■ **Prompt**
Print, in exact form, the lines below from the one containing "text: (802, 574) -> (1072, 500), 2.9 -> 4.4" through the one containing "text: (1213, 1030)", and omit all others.

■ **Spatial change descriptions**
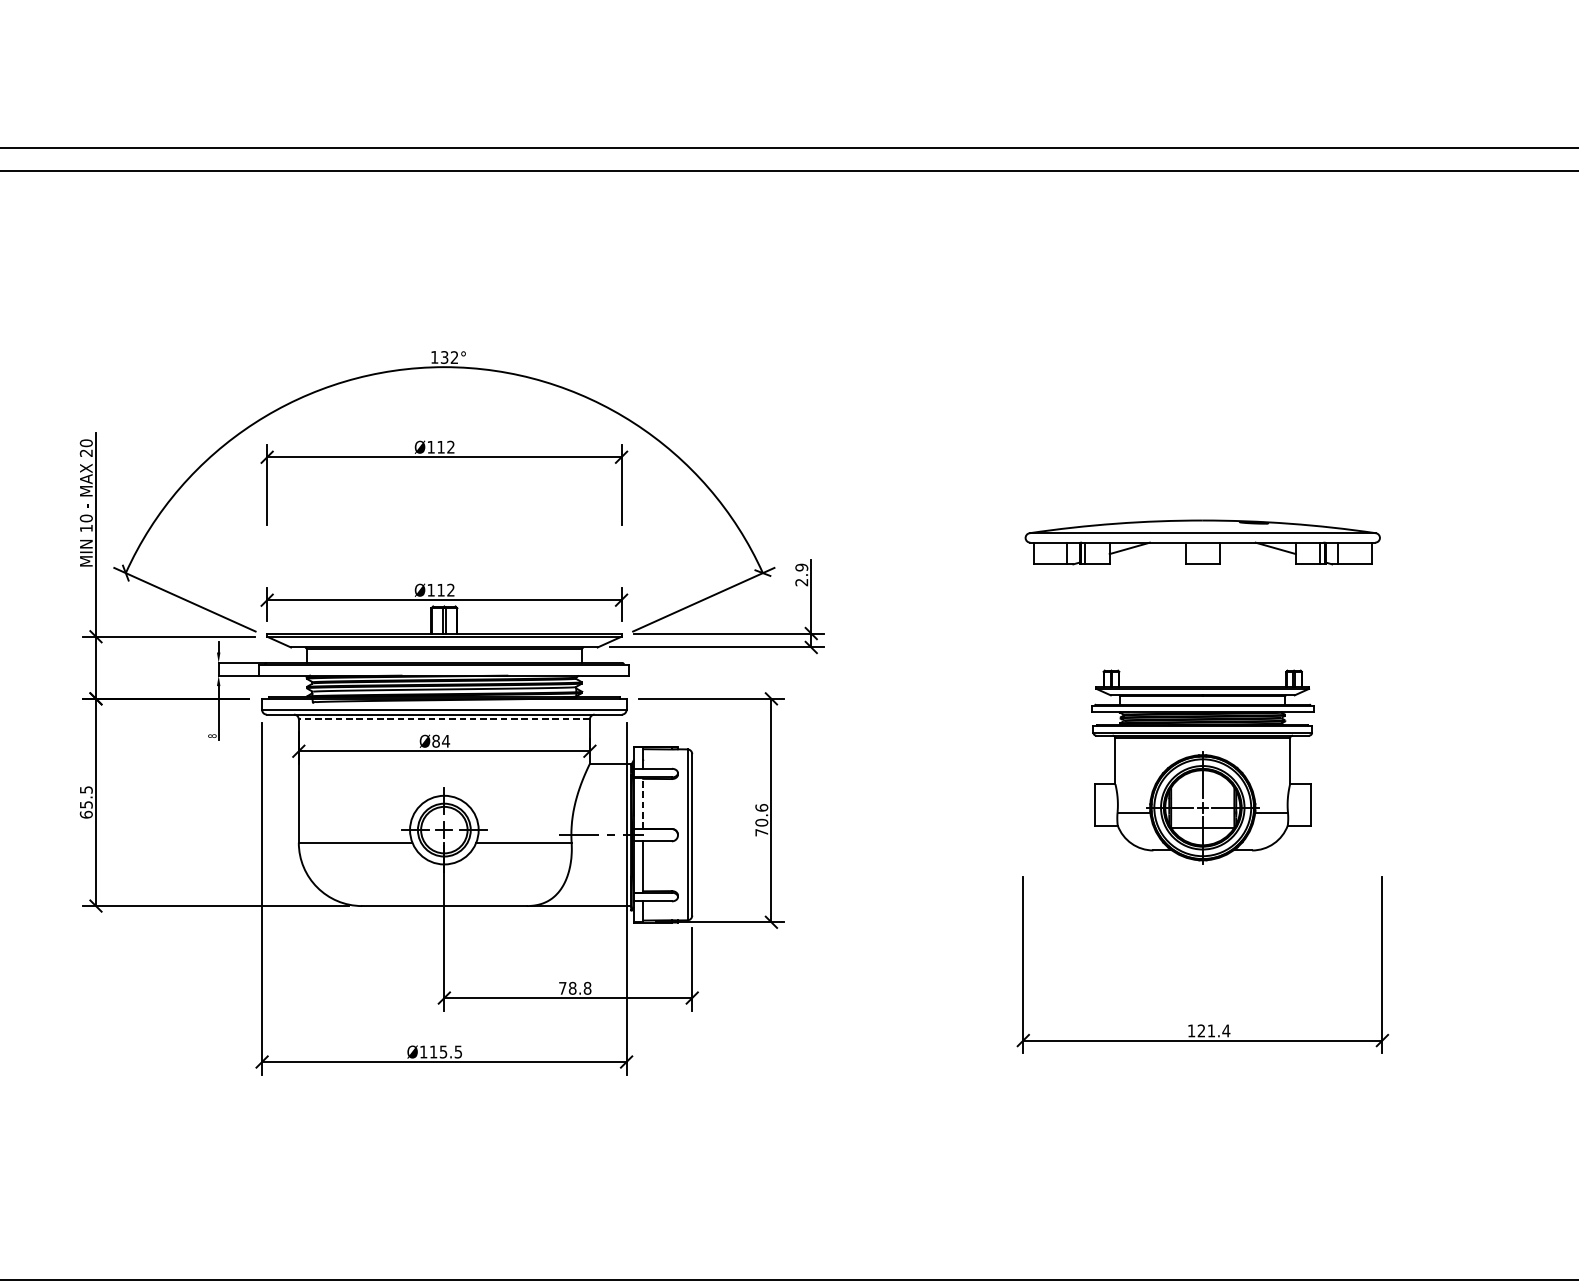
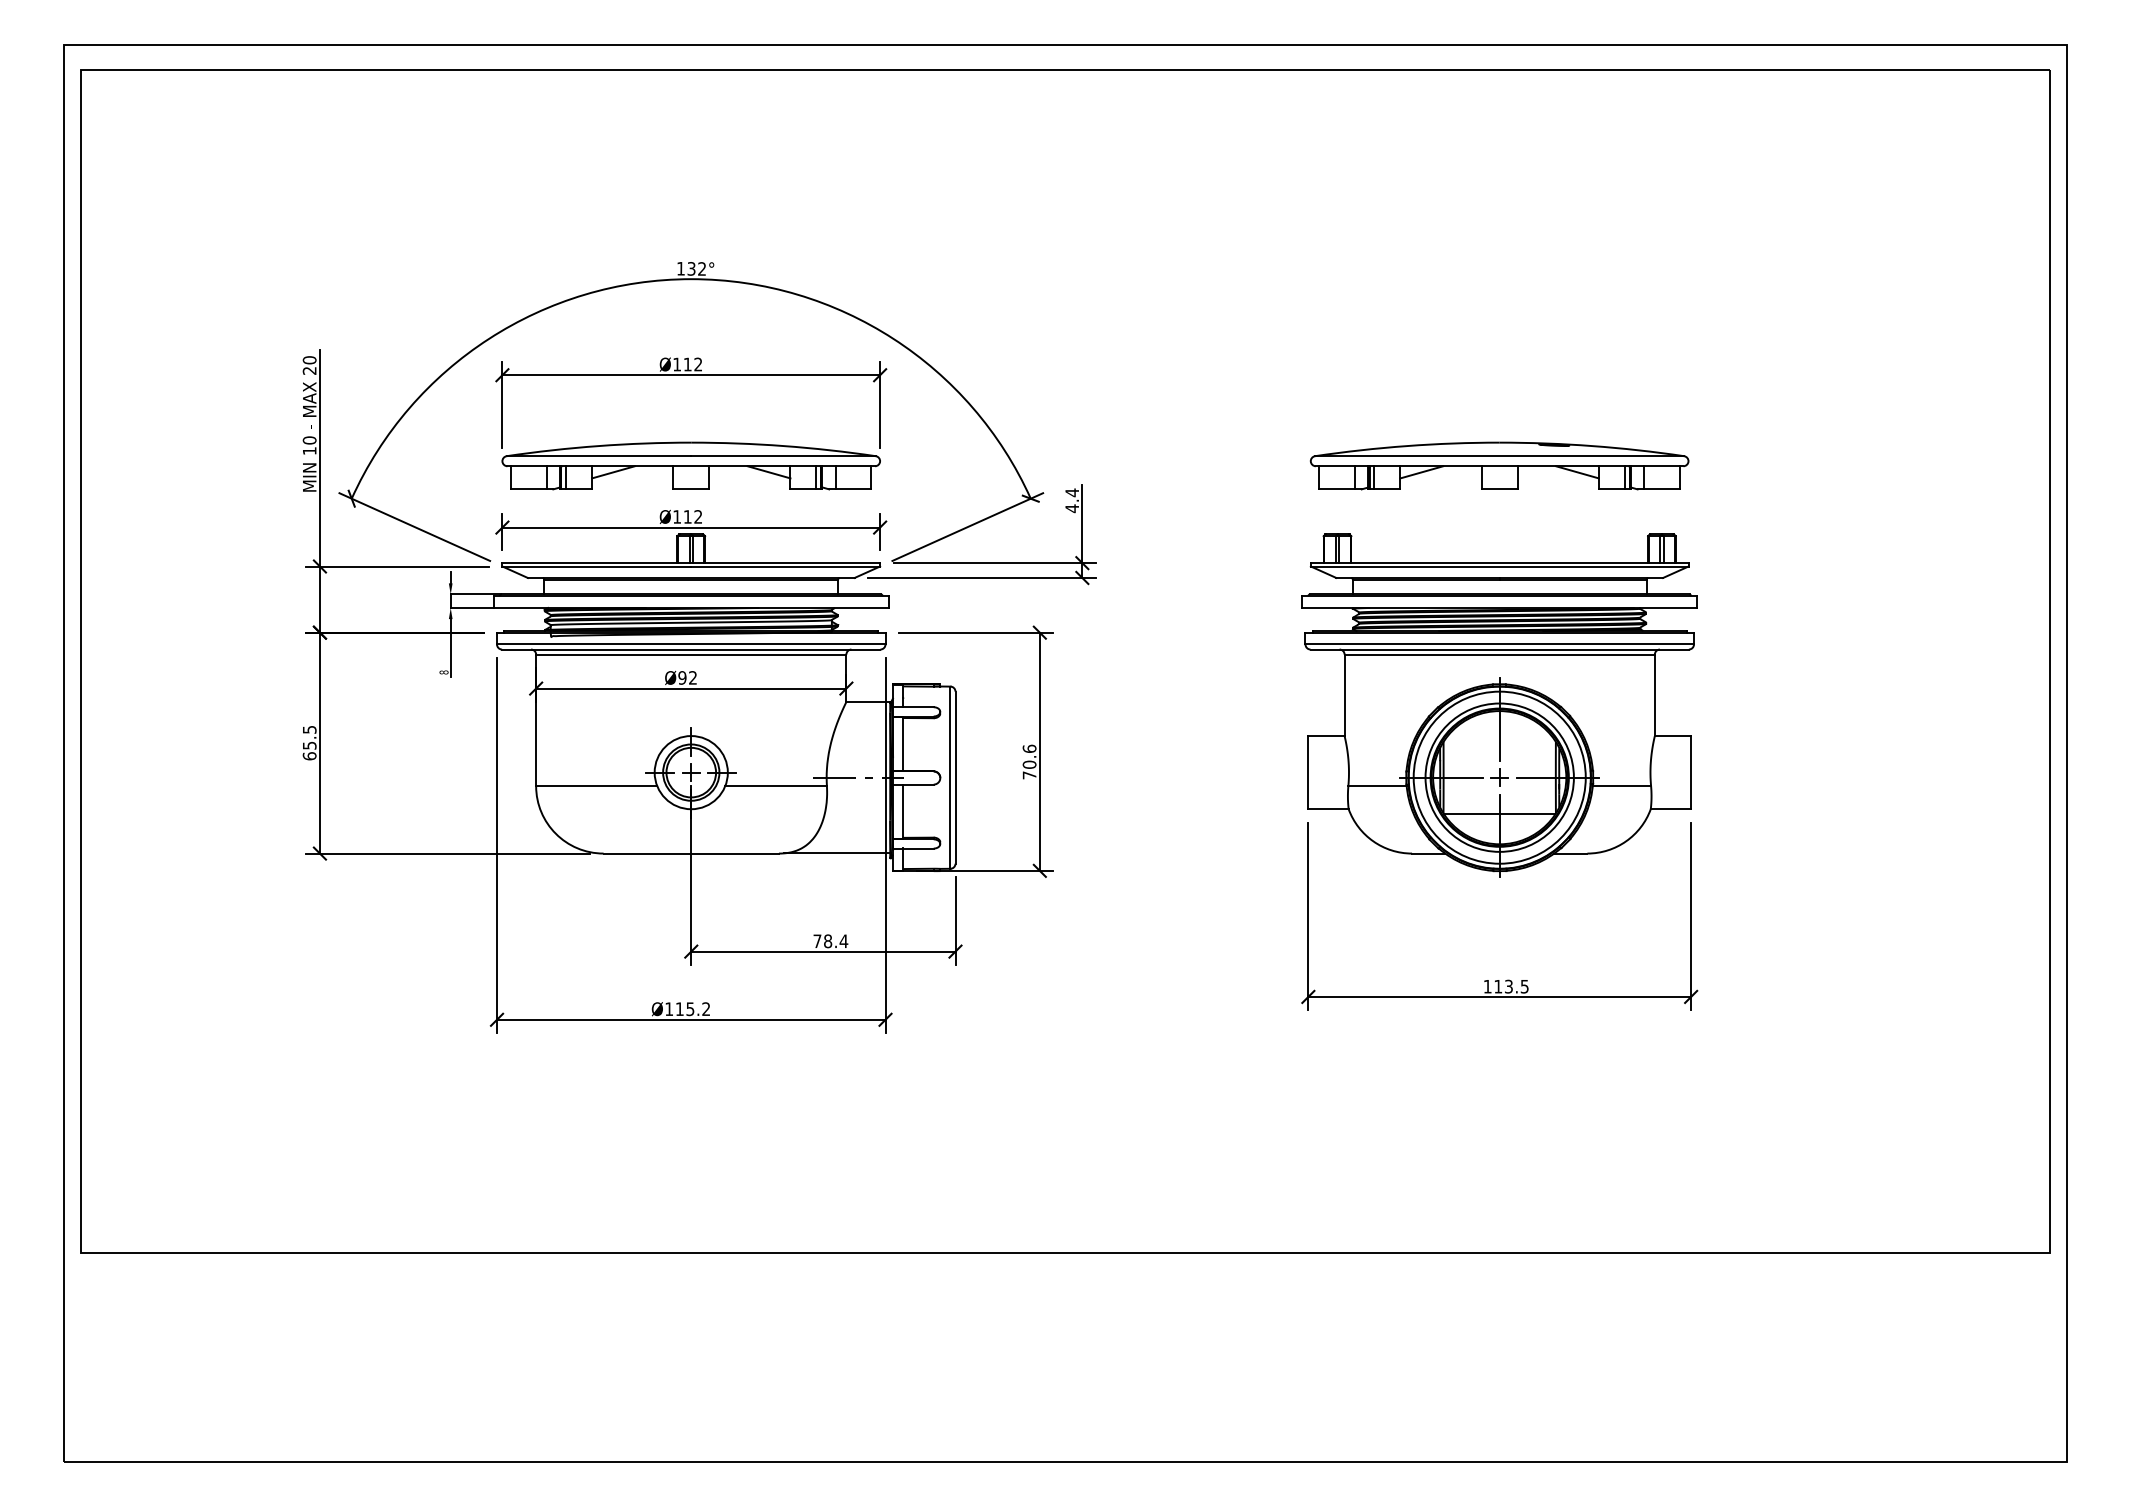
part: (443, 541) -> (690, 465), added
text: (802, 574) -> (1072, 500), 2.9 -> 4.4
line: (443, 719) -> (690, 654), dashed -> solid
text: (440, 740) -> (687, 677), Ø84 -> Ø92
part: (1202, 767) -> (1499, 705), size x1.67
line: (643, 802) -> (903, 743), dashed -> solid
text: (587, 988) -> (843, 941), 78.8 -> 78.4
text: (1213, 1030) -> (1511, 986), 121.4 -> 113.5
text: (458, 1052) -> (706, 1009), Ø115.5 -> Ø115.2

■ **Solution for this task**
text: (802, 574) -> (1072, 500), 2.9 -> 4.4
line: (443, 719) -> (690, 654), dashed -> solid
text: (440, 740) -> (687, 677), Ø84 -> Ø92
part: (1202, 767) -> (1499, 705), size x1.67
line: (643, 802) -> (903, 743), dashed -> solid
text: (587, 988) -> (843, 941), 78.8 -> 78.4
text: (1213, 1030) -> (1511, 986), 121.4 -> 113.5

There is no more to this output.